負傷者から見る原発の問題点

2011.3.16

 危機的な状況は依然として続き、さらに悪化しています。すでに福島第1原発は制御できているとは思えません。炉心完全な溶融が起こっていないのは、単に運がよいだけでしょう。これを書いている間にも何があってもおかしくはありません。

 ハードウェアに関する情報がまだまとめられていないので、周辺の情報から事故を考えます。

 本日午前0時30分現在の東京電気のプレスリリースによると、同原発では、すでに20人以上の社員が負傷か行方不明になっているようです。
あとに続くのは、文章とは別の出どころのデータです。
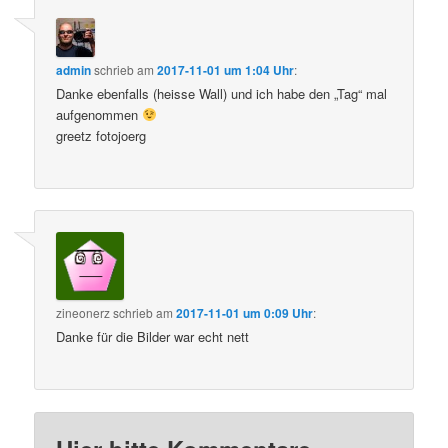
admin
schrieb
am
2017-11-01 um 1:04 Uhr
:
Danke ebenfalls (heisse Wall) und ich habe den „Tag“ mal
aufgenommen
greetz fotojoerg
zineonerz
schrieb
am
2017-11-01 um 0:09 Uhr
:
Danke für die Bilder war echt nett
  • 地震発生当初、発電所構内において協力企業作業員2名に負傷が発生し、病院に搬送 ・当社社員1名が左胸を押さえて立てない状態であったため、救急車にて病院に搬送
  • 免震重要棟近傍にいた協力企業作業員1名の意識がないため、救急車で病院へ搬送
  • 原子炉建屋内で作業していた当社社員1名の線量が100mSv を超過し、病院へ搬送
  • 当社社員2名が1、2号機中央制御室での全面マスク着用作業中に不調を訴え、福島第二原子力発電所の産業医が受診することになり、福島第二原子力発電所へ搬送
  • 1号機付近で大きな音があり白煙が発生した際に4名が負傷し、病院へ搬送
  • 3号機付近で大きな音があり白煙が発生した際に 11 名が負傷し、福島第二原子力発電所等へ搬送。
  • 当社社員2名が現場において、所在不明

 このため、地方の電気会社に志願者を募り、同原発へ派遣する準備が進められています。

 上で気になるのは、現場の社員・協力社員が急性の放射線障害で倒れていることです。しかも、制御室にいる全面マスク着用中の社員が倒れています。外部被曝だけで、それだけの放射線量を受けているのです。
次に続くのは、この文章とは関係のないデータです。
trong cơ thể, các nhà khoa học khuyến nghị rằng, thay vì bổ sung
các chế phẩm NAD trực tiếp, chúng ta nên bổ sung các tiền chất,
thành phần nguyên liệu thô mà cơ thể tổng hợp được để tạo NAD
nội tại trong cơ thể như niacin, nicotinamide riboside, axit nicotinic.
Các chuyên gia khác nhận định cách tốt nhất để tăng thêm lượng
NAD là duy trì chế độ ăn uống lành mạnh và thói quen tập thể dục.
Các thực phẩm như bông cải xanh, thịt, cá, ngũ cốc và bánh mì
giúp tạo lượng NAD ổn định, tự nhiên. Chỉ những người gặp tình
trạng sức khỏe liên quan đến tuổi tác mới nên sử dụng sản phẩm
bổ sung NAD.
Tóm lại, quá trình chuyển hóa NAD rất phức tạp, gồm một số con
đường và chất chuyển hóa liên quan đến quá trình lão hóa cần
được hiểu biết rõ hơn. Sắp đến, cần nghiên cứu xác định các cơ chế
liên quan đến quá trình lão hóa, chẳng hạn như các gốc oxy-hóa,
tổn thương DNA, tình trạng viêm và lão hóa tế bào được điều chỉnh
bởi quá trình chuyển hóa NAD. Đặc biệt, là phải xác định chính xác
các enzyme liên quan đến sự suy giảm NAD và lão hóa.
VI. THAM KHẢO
 福島第1原発の「中央制御室」は、東京電気の記者会見室のホワイトボードに書かれた図によると、3号機と4号機の間にあるというように、原子炉の中間地点にあるようです。また、東京電気社員の説明では、制御室は建屋内にあるように受け取れました。これはかなりの衝撃です。私は制御室は放射線を防ぐ能力を持つ地下に造られていると考えていました。また、もっと離れた場所に、同じ施設を予備として設けているのだと考えていましたが、実際には原子炉のすぐ近くにあったようです。これでは、事故が起きた際に放射線レベルが高まり、社員がそこにいられなくなるのは明白です。この原発は最初から危機を想定していないのです。
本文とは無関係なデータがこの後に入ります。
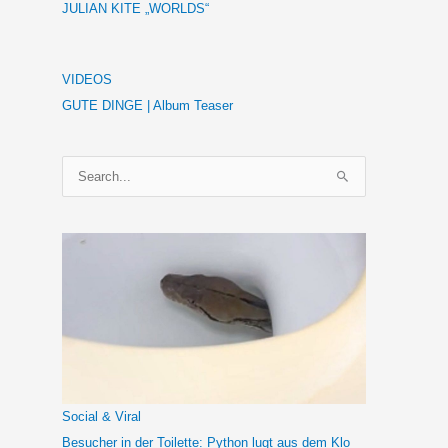
JULIAN KITE „WORLDS“
VIDEOS
GUTE DINGE | Album Teaser
S
u
c
h
e
n
n
a
c
h
Social & Viral
:
Besucher in der Toilette: Python lugt aus dem Klo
 昨年12月9日のプレスリリースによれば、中央制御室と1号機タービン建屋の間にあるケーブル貫通部にシール不良箇所があり、空気が流れ込んでいるのが発見され、シール部材の充填などで対処したということです。このように、ごく小さな部分に隙間があれば、今回のような事故でさらに広がる可能性もあります。こんな風に完璧に見えたシステムは崩壊していくわけです。非常用発電機の燃料タンクが津波で流されたということも、それが地下タンクであると思い込んでいた私には理解できないことでした。

 東京電気の報告には疑問もあります。

 4号機の建屋に穴を開けて水素を逃がすと言っていましたが、放射線レベルが高い建屋で、どうやって穴を開けるのかが疑問でした。やがて、ヘリコプターで使用済み燃料プールに注水して、不足している冷却水を補給するという話が出てきました。屋根上の使用済み燃料プールの上に穴が開いているのなら可能かも知れませんが、そうなのでしょうか?。記者会見では、水ではなくホウ酸を投下するという話も聞きましたが、粉末をうまく空中から散布して、穴を通して使用済み燃料プールに入れられるのでしょうか?。私には東京電気はできないことをやろうとしているように思えます。